In Indiens Hauptstadt steigt die Feinstaubbelastung zum Jahresende stets auf gefährlich hohe Werte. Dagegen haben am Sonntag Hunderte protestiert.

Protest in der indischen Hauptstadt gegen die hohe Luftverschmutzung im November 2025 Foto: Adnan Abidi/reuters
Natalie Mayroth

Aus Mumbai

Natalie Mayroth

„Der Staat vergiftet uns“ oder „Smog ist keine Jahreszeit“ sind einige der Parolen auf Plakaten, die am Sonntag in der Nähe des Wahrzeichens India Gate von jungen Menschen, Eltern und Ak­ti­vis­t:in­nen hochgehalten werden. Sie alle fordern endlich wirksame Maßnahmen gegen die Luftverschmutzung.

„Viele Eltern sind hier, weil ihre Kinder leiden“, beklagte die Umweltschützerin Bhavreen Khandari von den „Warrior Moms“, die sich für saubere Luft und Klimaschutz einsetzen. Manche Eltern brachten sogar ärztliche Atteste mit, um auf den „Gesundheitsnotstand“ aufmerksam zu machen.

Von dem 40 Meter hohen Triumphbogen war wenig zu erkennen – so dicht lag der Smog. Nach dem Lichterfest Diwali steigt im Norden des Landes jedes Jahr die Luftverschmutzung auf toxische Werte – und mit ihr der Ärger über die Politik.

Neben den Feuerwerkskörpern verschmutzen vor allem Abgase von Fahrzeugen und Fabriken, Baustellenstaub, das Verbrennen von Ernteresten sowie das Heizen massiv die Luft. Fehlender Wind und niedrige Temperaturen verschärfen das Problem in den Wintermonaten.

Wassersprühen soll Messwerte senken

„Das India Gate ist kein ausgewiesener Ort für Proteste“, erklärte die Polizei am Sonntagabend per Lautsprecher.
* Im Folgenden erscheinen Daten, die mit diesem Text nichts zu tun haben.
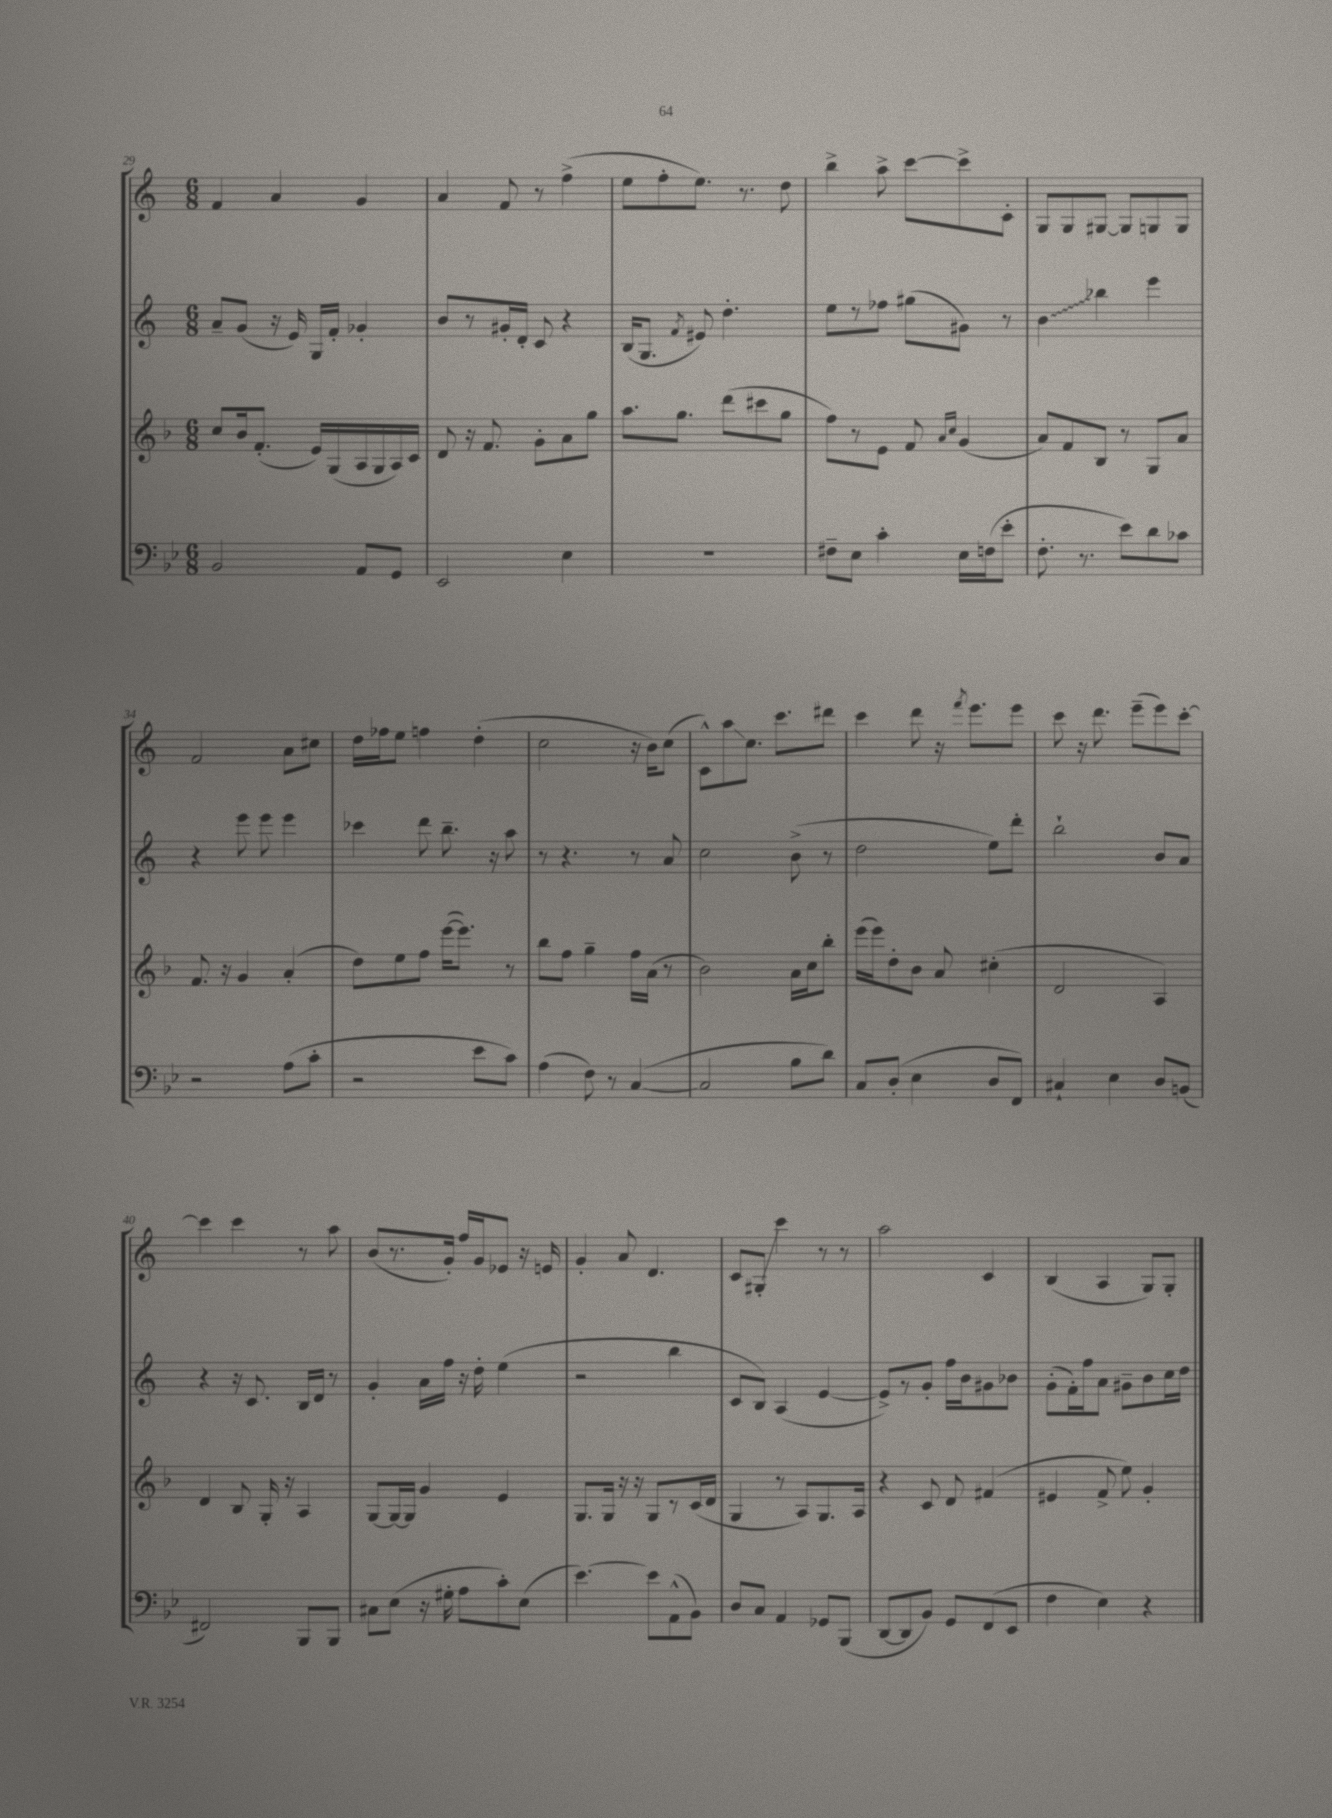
<<
\new StaffGroup <<
\new Staff = "s0" {
    \clef treble \key c \major \numericTimeSignature \time 6/8
    \autoBeamOff f'4 a'4 g'4 |
    a'4 f'8 r8 f''4->( |
    e''8[ f''8-. e''8.]) r8. d''8 |
    b''4-> a''8-> c'''8[~ c'''8-> c'8]-. |
    g8[ g8 gis8]~ gis8[ g8 g8] |
    f'2 a'8[ cis''8] |
    d''16[ fes''16 e''8] f''4 d''4-.( |
    c''2 r16 b'16[) c''8]( |
    c'8[-^) a''8\glissando c''8.] c'''8.[ dis'''8] |
    c'''4 d'''8 r16 \acciaccatura { f'''8 } e'''8.[ e'''8] |
    c'''8 r16 d'''8. e'''8[--( e'''8) c'''8]~-. |
    c'''4 c'''4 r8 a''8 |
    b'8[( r8. g'16]-.) f''16[ g'16 ees'8] r16 e'16 |
    g'4-. a'8 d'4. |
    c'8[ gis8]-.\glissando c'''4 r8 r8 |
    a''2 c'4 |
    b4( a4 g8[) g8]-. \bar "|." |
}
\new Staff = "s1" {
    \clef treble \key c \major \numericTimeSignature \time 6/8
    \autoBeamOff a'8[-- g'8]( r16 e'16) g16[ f'16]-. ges'4-. |
    b'8[ r8 gis'16-. d'16]-. c'8 r4 |
    b16[( g8.] \acciaccatura { f'8 } eis'8) d''4.-. |
    e''8[ r8 fes''8] gis''8[( gis'8]) r8 |
    \once \override Glissando.style = #'zigzag b'4\glissando bes''4 e'''4 |
    r4 e'''8 e'''8 e'''4 |
    ces'''4 d'''8 b''8.-- r16 a''8 |
    r8 r4. r8 a'8 |
    c''2 b'8->( r8 |
    d''2 e''8[) d'''8]-. |
    b''2-! b'8[ a'8] |
    r4 r16 c'8. b16[ d'16] r8 |
    g'4-. a'16[ f''16] r16 d''16-. e''4( |
    r2 b''4 |
    c'8[ b8]) a4( e'4~ |
    e'8[->) r8 g'8]-. f''16[ b'16 gis'8 bes'8] |
    g'8[-.( f'16-.) f''16 a'8] gis'8[-- b'8 c''16 d''16] \bar "|." |
}
\new Staff = "s2" {
    \clef treble \key f \major \numericTimeSignature \time 6/8
    \autoBeamOff c''8[ bes'16 f'8.]-.( e'16[) g16( a16 g16 a16) c'16] |
    d'8 r16 f'8. g'8[-. a'8 g''8] |
    a''8.[ g''8.] d'''8[( cis'''8 g''8] |
    f''8[) r8 e'8] f'8 \grace { a'16[ c''16] } g'4( |
    a'8[) f'8 bes8] r8 g8[ a'8] |
    f'8. r16 g'4 a'4-.( |
    d''8[) e''8 f''8] e'''16[~( e'''8.]) r8 |
    bes''8[ f''8] g''4-- f''16[ a'16]( r8 |
    bes'2) a'16[ c''16 bes''8]-. |
    e'''16[( e'''16) d''8-. bes'8] a'8 cis''4-.( |
    d'2 a4) |
    d'4 bes8 g16-. r16 a4 |
    g8[~ g16~ g16] g'4 e'4 |
    g8.[ g16] r16 r16 g8[ r8 c'16( d'16] |
    g4 r8 a8[) g8. a16] |
    r4 c'8 d'8 fis'4( |
    eis'4 f'8-> e''8) g'4-. \bar "|." |
}
\new Staff = "s3" {
    \clef bass \key bes \major \numericTimeSignature \time 6/8
    \autoBeamOff bes,2 a,8[ g,8] |
    ees,2 ees4 |
    r2. |
    fis8[-- ees8] c'4-. ees16[ f16( ees'8]-. |
    f8.-. r8. ees'8[) d'8 ces'8] |
    r2 a8[( c'8]-. |
    r2 ees'8[ c'8]) |
    a4( f8) r8 c4~( |
    c2 bes8[ d'8]) |
    c8[ d8]-.( ees4 d8[ f,8]) |
    cis4-! ees4 d8[ b,8]( |
    fis,2) bes,,8[ bes,,8] |
    cis8[ ees8]( r16 gis16-. a8[ c'8-.) ees8]( |
    ees'4.~) ees'8[ a,8-^( bes,8]) |
    d8[ c8] a,4 ges,8[ bes,,8]( |
    d,8[~ d,8 bes,8]) g,8[ f,8( ees,8] |
    f4 ees4) r4 \bar "|." |
}
>>
>>
\layout { \context { \Score currentBarNumber = #29 } }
Laut Medienberichten verhaftete sie mindestens 80 Personen. In der Hauptstadt gibt es zwar einen offiziellen Protestplatz, doch die Ak­ti­vis­t:in­nen wählten bewusst den symbolträchtigen Ort. „Friedlicher Protest ist ein Grundrecht der Bürger“, sagte der Anwalt Prashant Bhushan.
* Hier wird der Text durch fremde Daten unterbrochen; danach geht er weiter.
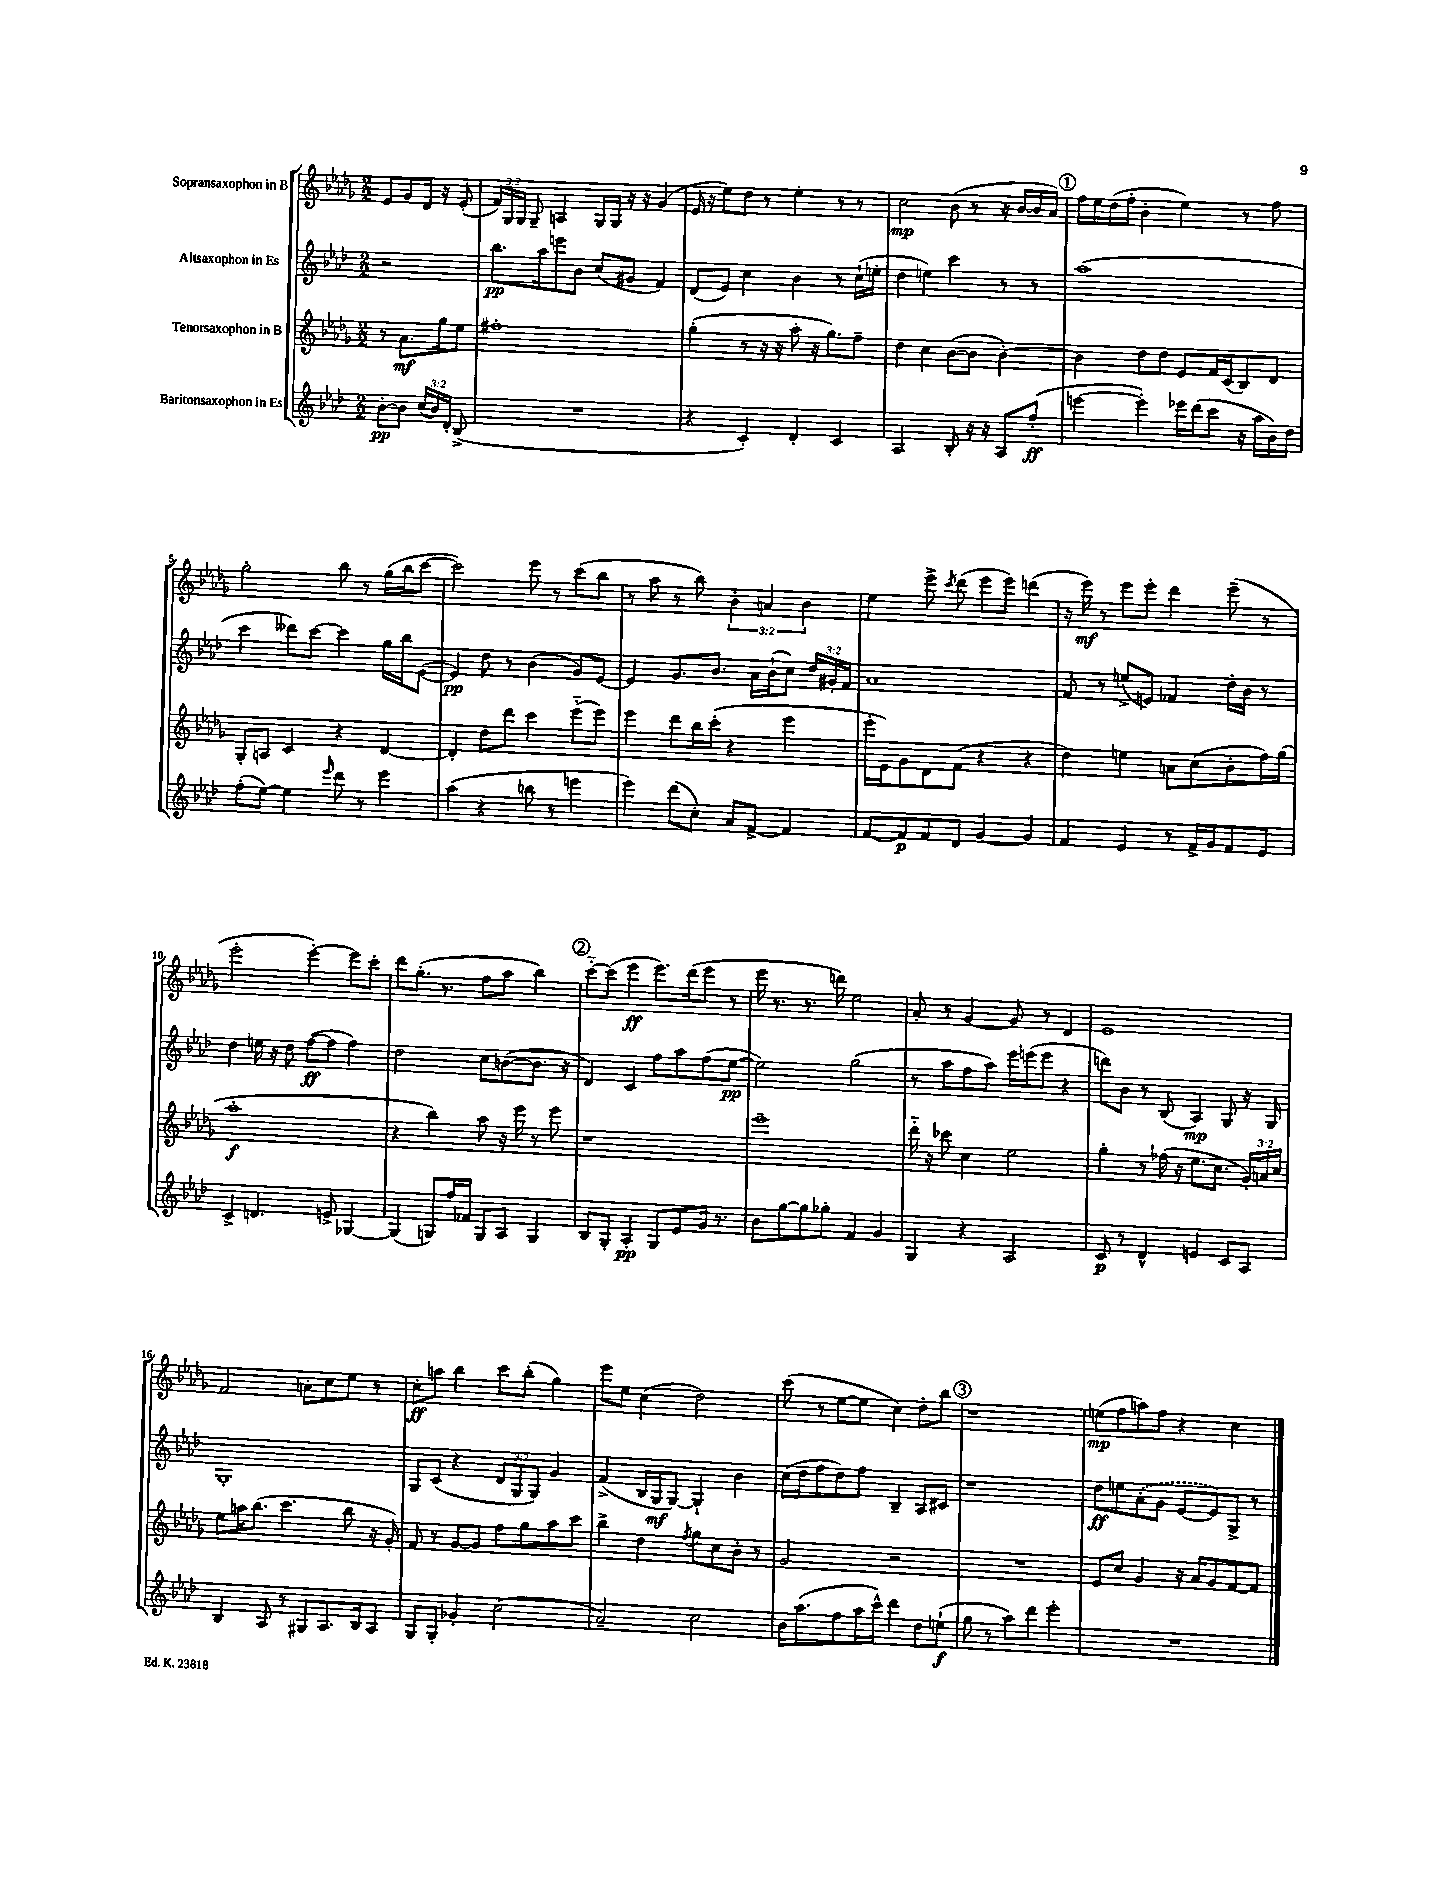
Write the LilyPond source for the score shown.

<<
\new StaffGroup <<
\new Staff = "s0" \with { instrumentName = "Sopransaxophon in B" } {
    \clef treble \key des \major \numericTimeSignature \time 2/2 \override Staff.TupletNumber.text = #tuplet-number::calc-fraction-text \partial 2
    \autoBeamOff ees'8[ ges'8 des'16] r16 ees'8-.( |
    \tuplet 3/2 { f'16[) ges16 ges16] } ges8-- a4 ges16[ ges16] r16 r16 ges'4( |
    ees'16 r16 ees''8[) des''8] r8 ees''4-. r8 r8 |
    c''2\mp bes'8( r8 r16 bes'16[~ bes'16 aes'16]) |
    \mark \markup { \circle "1" } f''16[ ees''16 des''16( f''16]-. bes'4-. ees''4) r8 f''8 |
    ges''2-. bes''8 r8 ges''16[( bes''16 c'''8]~ |
    c'''2) ees'''8 r8 c'''8[( bes''8] |
    r8 aes''8 r8 bes''8) \tuplet 3/2 { bes'4-. a'4 bes'4 } |
    ees''4 ees'''8-> \acciaccatura { c'''8 } des'''8( ees'''8[ ees'''8]) d'''4( |
    r16 ees'''16\mf) r8 ees'''8[ ees'''8]-. des'''4 ees'''8--( r8 |
    ees'''2-. ees'''4~-.) ees'''8[ c'''8]-. |
    des'''8[ ges''8.]-.( r8. f''8[ aes''8] bes''4) |
    \mark \markup { \circle "2" } c'''8[~-_ c'''8]( ees'''4\ff ees'''8.[) des'''16( ees'''8] r8 |
    ees'''16 r8. r8. d'''16) ees''2 |
    aes'8-. r8 ges'4~ ges'8 r8 des'4 |
    ees'1 |
    f'2 a'8[-. c''8 ees''8] r8 |
    c''8[-.\ff a''8] bes''4 c'''8[ bes''8]-.( ges''4) |
    ees'''8[ ees''8] c''4( des''2) |
    c'''8( r8 ees''8[~ ees''8] c''4) des''8[-. bes''8] |
    \mark \markup { \circle "3" } r1 |
    e''8[\mp( f''8 a''8) f''8] r4 c''4 \bar "|." |
}
\new Staff = "s1" \with { instrumentName = "Altsaxophon in Es" } {
    \clef treble \key aes \major \numericTimeSignature \time 2/2 \override Staff.TupletNumber.text = #tuplet-number::calc-fraction-text \partial 2
    \autoBeamOff r2 |
    bes''8.[\pp aes''16 e'''8 bes'8] c''8[( gis'8] f'4) |
    des'8[( ees'8]) c''4 bes'4 r8 c''16[-!( e''16]-. |
    des''4 e''4) c'''4 r8 r8 |
    \mark \markup { \circle "1" } aes''1( |
    c'''4 deses'''8[) c'''8]~ c'''4 g''16[ bes''16 ees'8]~( |
    ees'4\pp) des''8 r8 bes'4( g'8[) ees'8]~ |
    ees'4 g'8.[ bes'8.] aes'16[ bes'16-!( c''8]) \tuplet 3/2 { des''16[ gis'16-. f'16] } |
    aes'1 |
    f'8 r8 e''8[->( e'8]) fes'4 des''16[-. bes'16] r8 |
    des''4 e''16 r16 des''8 f''8[~\ff( f''8] f''4) |
    des''2 c''8[ b'8~( b'8.] r16 |
    \mark \markup { \circle "2" } des'4) c'4 f''8[ aes''8 f''8( ees''8]~\pp |
    ees''2) g''2( |
    r8 aes''8[ f''8 aes''8]) ees'''16[ e'''16( e'''8] r4 |
    d'''8[) bes'8] r8 bes8( aes4\mp) g8 r16 g16 |
    g1-. |
    g8[ c'8]( r4 \tuplet 3/2 { des'8[ g8 g8]) } g'4 |
    f'4->( bes16[ g16\mf g8]~) g4-! bes'4 |
    c''16[( des''16 f''8 des''8) f''8] bes4-- aes8[ cis'8] |
    \mark \markup { \circle "3" } r1 |
    des''8[\ff e''8 \once \slurDashed aes'8-.( g'8] ees'8[~ ees'8) g8]-> r8 \bar "|." |
}
\new Staff = "s2" \with { instrumentName = "Tenorsaxophon in B" } {
    \clef treble \key des \major \numericTimeSignature \time 2/2 \override Staff.TupletNumber.text = #tuplet-number::calc-fraction-text \partial 2
    \autoBeamOff r8 aes'8.[\mf ges''16 ees''8] |
    fis''1-. |
    ges''4-.( r8 r16 r16 aes''8-. r16 ges''8.[) f''8]-- |
    des''4 c''4 bes'8[~( bes'8] bes'4~-.) |
    \mark \markup { \circle "1" } bes'4 des''8[ des''8] ees'8[ f'16 c'16( bes8) des'8] |
    ges8[-. a8] c'4 r4 des'4~ |
    des'4-. des''8[ des'''8] c'''4 ees'''8[-_( ees'''8]) |
    ees'''4 des'''8[ bes''16 c'''16]-.( r4 ees'''4 |
    ees'''16[-. ees'16) ges'8 des'8 f'8]( r4 r4 |
    des''4) e''4 a'8[ c''8( bes'8-. f''16) ges''16]( |
    aes''1-.\f |
    r4 bes''4) aes''8 r16 ees'''16 r8 ees'''8 |
    \mark \markup { \circle "2" } r1 |
    ees'''1-- |
    des'''16-_ r16 ces'''8 c''4 ees''2 |
    ges''4-. r8 fes''16( r16 ees''8.[ c''8.] \tuplet 3/2 { ges'16[-.) a'16 c''16] } |
    ees''8[ a''16 bes''8.]( c'''4. bes''8 r16 ges'16-.) |
    f'8 r8 ges'8[~ ges'8] f''8[ ges''8 aes''8 c'''8] |
    bes''4-> des''4 \acciaccatura { f''8 } ges''8[ c''8 bes'8]-. r8 |
    ges'2 r2 |
    \mark \markup { \circle "3" } R1 |
    ees'8[ c''8] ges'4 r16 aes'16[ ges'8 f'8~ f'8] \bar "|." |
}
\new Staff = "s3" \with { instrumentName = "Baritonsaxophon in Es" } {
    \clef treble \key aes \major \numericTimeSignature \time 2/2 \override Staff.TupletNumber.text = #tuplet-number::calc-fraction-text \partial 2
    \autoBeamOff bes'8[~-.\pp bes'8] \tuplet 3/2 { c''16[( bes'16) des'16]-. } bes8->( |
    R1 |
    r4 c'4-.) des'4-. c'4 |
    aes2 bes8-. r16 r16 aes8[ f''8]-.\ff( |
    \mark \markup { \circle "1" } e'''4~ e'''4-.) ees'''16[ des'''16( c'''8] r16 aes''16[ bes'16) des''16] |
    f''8[-.( ees''8]~) ees''4 \grace { ees'''16 } des'''8 r8 ees'''4 |
    aes''4( r4 b''8 r8 e'''4 |
    ees'''4) des'''8[( c''8]-.) aes'8[ f'8]~-> f'4 |
    f'8[~ f'8\p f'8 des'8] g'4~ g'4 |
    f'4 ees'4 r8 f'16[-> g'16 f'8 ees'8] |
    c'4-> d'4. e'8-> ges4~ |
    ges4( g8[) f''16 fes'16] g8[ aes8] g4 |
    \mark \markup { \circle "2" } bes8[ g8]-. aes4-.\pp g8[ ees'8 g'16] r8. |
    bes'8[ g''8~ g''8 ges''8]-. f'4 g'4 |
    g4 r4 aes2 |
    c'8\p r8 des'4-^ e'4 c'8[ aes8] |
    bes4 aes8 r8 gis8[ aes8. bes16 aes8] |
    g8[ g8]-. ges'4-. c''2( |
    aes'2--) c''2 |
    bes'16[ aes''8.( f''8 aes''16 c'''16]-^) des'''4 des''8[ e''8]-!\f( |
    \mark \markup { \circle "3" } g''8 r8 aes''8[) des'''8] ees'''2-. |
    R1 \bar "|." |
}
>>
>>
Der Luftqualitätsindex (AQI) lag am Sonntag laut zentraler Umweltschutzbehörde bei durchschnittlich 370 – ein Wert, der als „sehr ungesund“ gilt. Allerdings gibt es erhebliche Abweichungen zwischen den Angaben staatlicher Messstellen und jenen unabhängiger Apps.

Kritik erntet die Stadtregierung auch, weil Videos zeigen, wie Wasser in der Nähe der Messstationen versprüht wird, um die Werte künstlich zu senken. Zuvor hatte man erfolglos versucht, mit künstlichem Regen die Luft zu verbessern.

Am Montagmorgen meldete die Schweizer Plattform „IQAir” gar Werte von über 500. Das entspricht dem Einatmen von über einem Dutzend Zigaretten am Tag. Bei solchen Belastungen wird empfohlen, die Fenster geschlossen zu halten und Aktivitäten im Freien zu vermeiden.

Im Freien arbeiten gefährdet die Gesundheit

Schon seit Tagen sind die Menschen in der Hauptstadtregion der Smogwolke ausgesetzt. Besonders betroffen sind jene, die im Freien arbeiten wie Stra­ßen­ver­käu­fe­r:in­nen sowie Rikscha- und Taxifahrer:innen. Sie klagen über Atemnot, brennende Augen, Brustschmerzen und sogar blutigen Husten.

In den vergangenen Jahren hat die Zentralregierung unter Narendra Modi (BJP) die von der AAP geführte Regionalregierung für die Misere verantwortlich gemacht. Seit Februar regiert jedoch auch in Delhi die hindunationalistische BJP.

Ministerpräsidentin Rekha Gupta erklärte nun, die Arbeitszeiten der Staatsbediensten würden wegen der Luftbelastung angepasst. Trotz des allgegenwärtigen Smogs haben die Behörden bislang gezögert, die nächste Stufe des Notfallplans GRAP – mit Fahrverboten und Baustopps – auszurufen.